Article Type
Changed
Thu, 02/08/2024 - 16:20

When clinicians in a large-scale study viewed a series of digital images that showed skin diseases across skin tones and were asked to make a diagnosis, the accuracy was 38% among dermatologists and 19% among primary care physicians (PCPs). But when decision support from a deep learning system (DLS) was introduced, diagnostic accuracy increased by 33% among dermatologists and 69% among PCPs, results from a multicenter study showed.

However, the researchers found that across all images, diseases in dark skin (Fitzpatrick skin types 5 and 6) were diagnosed less accurately than diseases in light skin (Fitzpatrick skin types 1-4).

These results contribute to an emerging literature on diagnostic accuracy disparities across patient skin tones and present evidence that the diagnostic accuracy of medical professionals on images of dark skin is lower than on images of light skin,” researchers led by Matthew Groh, PhD, of Northwestern University’s Kellogg School of Management, wrote in their study, published online in Nature Medicine.



For the study, 389 board-certified dermatologists and 450 PCPs in 39 countries were presented with 364 images to view spanning 46 skin diseases and asked to submit up to four differential diagnoses.

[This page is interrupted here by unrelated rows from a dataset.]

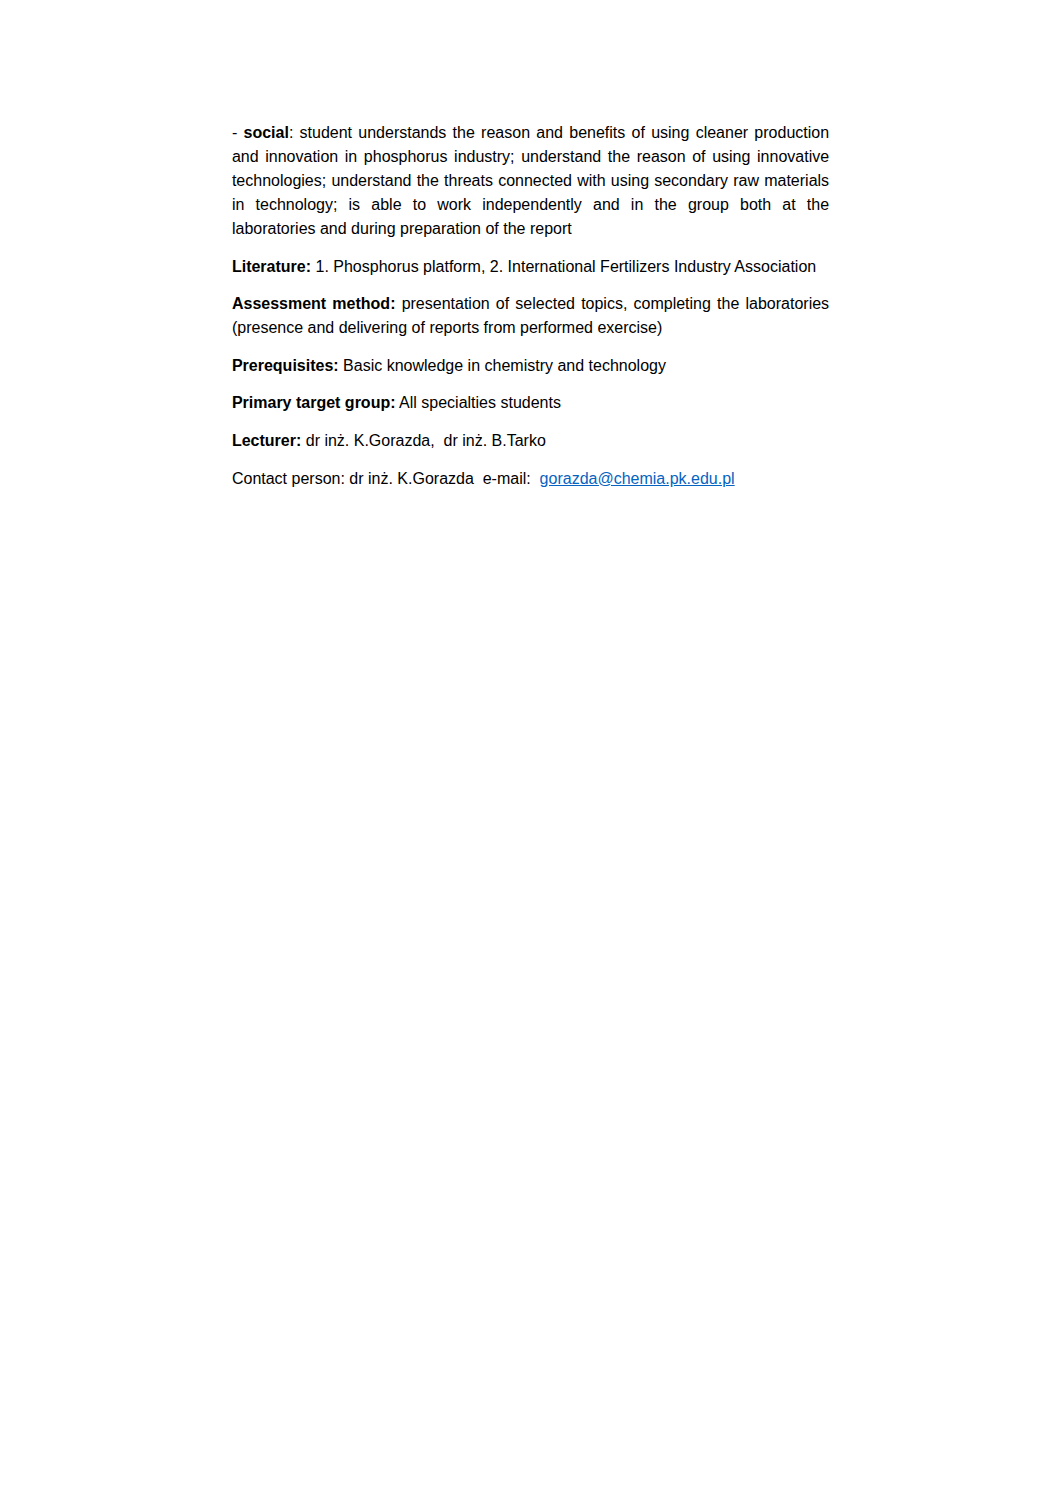- social: student understands the reason and benefits of using cleaner production and innovation in phosphorus industry; understand the reason of using innovative technologies; understand the threats connected with using secondary raw materials in technology; is able to work independently and in the group both at the laboratories and during preparation of the report
Literature: 1. Phosphorus platform, 2. International Fertilizers Industry Association
Assessment method: presentation of selected topics, completing the laboratories (presence and delivering of reports from performed exercise)
Prerequisites: Basic knowledge in chemistry and technology
Primary target group: All specialties students
Lecturer: dr inż. K.Gorazda, dr inż. B.Tarko
Contact person: dr inż. K.Gorazda e-mail: gorazda@chemia.pk.edu.pl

Nearly 80% of the images were of 8 diseases: atopic dermatitis, cutaneous T-cell lymphoma (CTCL), dermatomyositis, lichen planus, Lyme disease, pityriasis rosea, pityriasis rubra pilaris, and secondary syphilis.

Dermatologists and PCPs achieved a diagnostic accuracy of 38% and 19%, respectively, but both groups of clinicians were 4 percentage points less accurate for diagnosis of images of dark skin as compared with light skin. With assistance from DLS decision support, diagnostic accuracy increased by 33% among dermatologists and 69% among primary care physicians. Among dermatologists, DLS support generally increased diagnostic accuracy evenly across skin tones. However, among PCPs, DLS support increased their diagnostic accuracy more in light skin tones than in dark ones.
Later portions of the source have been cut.